WRITTEN REQUEST: Substitute "upper-left" for "top-left" throughout the records below and reproduce them with everything else unchanged. Omit the pictures from your answer.

(Extracted data entries)
* START *
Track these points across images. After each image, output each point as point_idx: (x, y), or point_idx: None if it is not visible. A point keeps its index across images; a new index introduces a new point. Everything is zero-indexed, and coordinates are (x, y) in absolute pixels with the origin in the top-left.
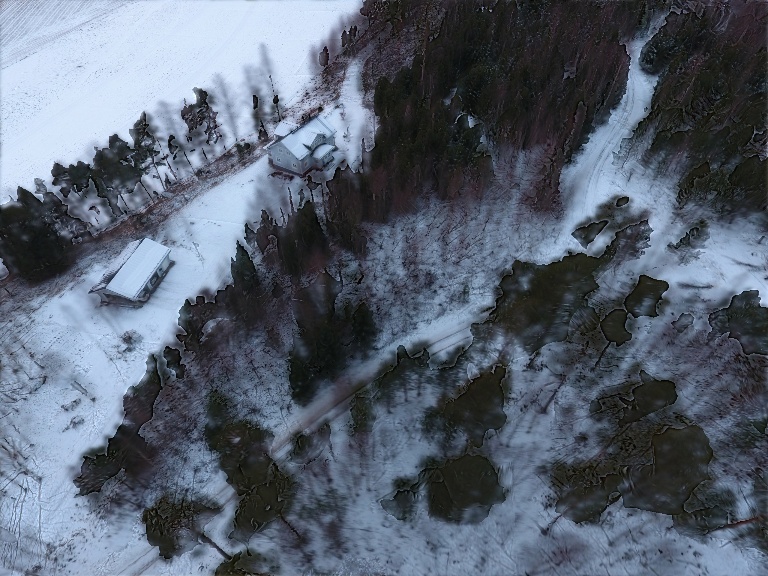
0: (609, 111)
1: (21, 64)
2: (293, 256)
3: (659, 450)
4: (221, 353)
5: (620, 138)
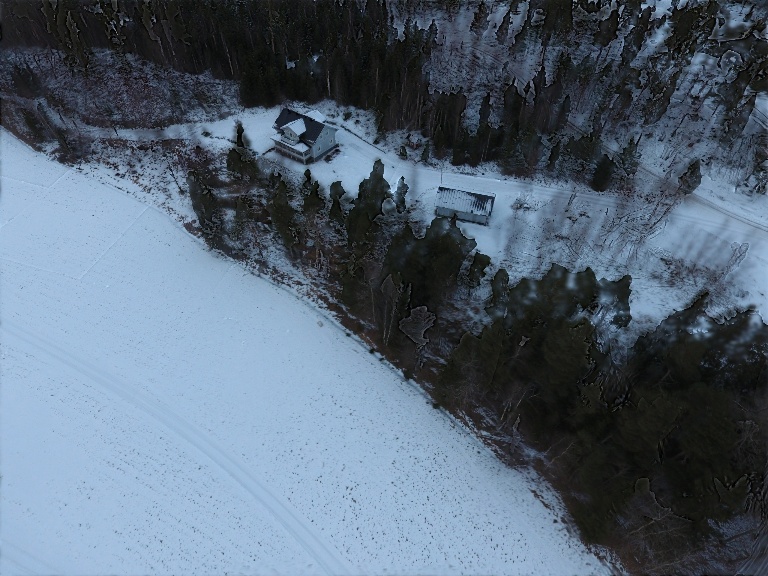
0: None
1: None
2: None
3: None
4: (526, 166)
5: None
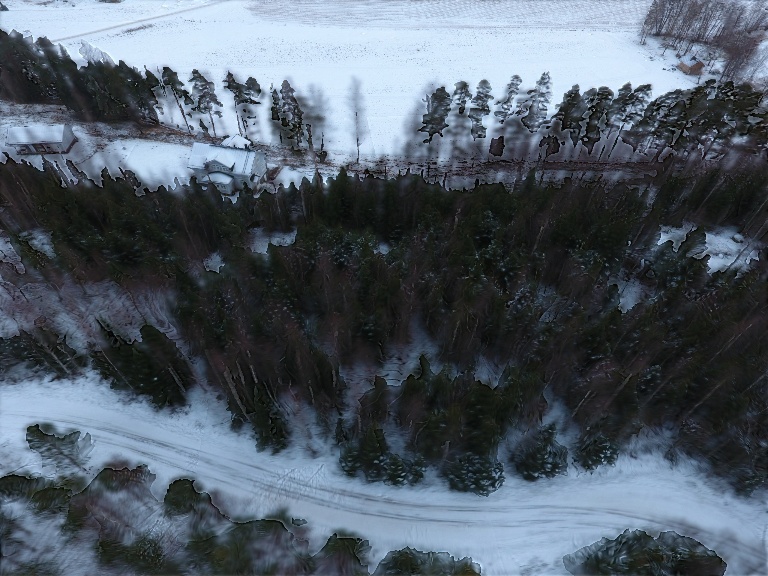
0: (272, 439)
1: (406, 32)
2: None
3: None
4: None
5: (214, 478)
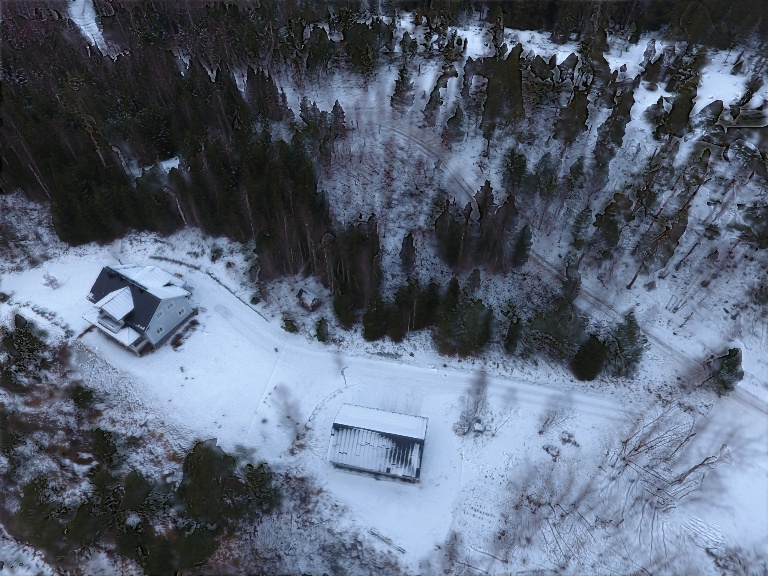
* END *
RESPONSE:
Track these points across images. After each image, output each point as point_idx: (x, y), or point_idx: None if it is not visible. A point keeps its index across images; a new index introduces a new point. Everything is zero-indexed, and coordinates are (x, y) in absolute pixels with the origin in the upper-left.
0: (609, 111)
1: (21, 64)
2: (293, 256)
3: (659, 450)
4: (221, 353)
5: (620, 138)
0: None
1: None
2: None
3: None
4: (526, 166)
5: None
0: (272, 439)
1: (406, 32)
2: None
3: None
4: None
5: (214, 478)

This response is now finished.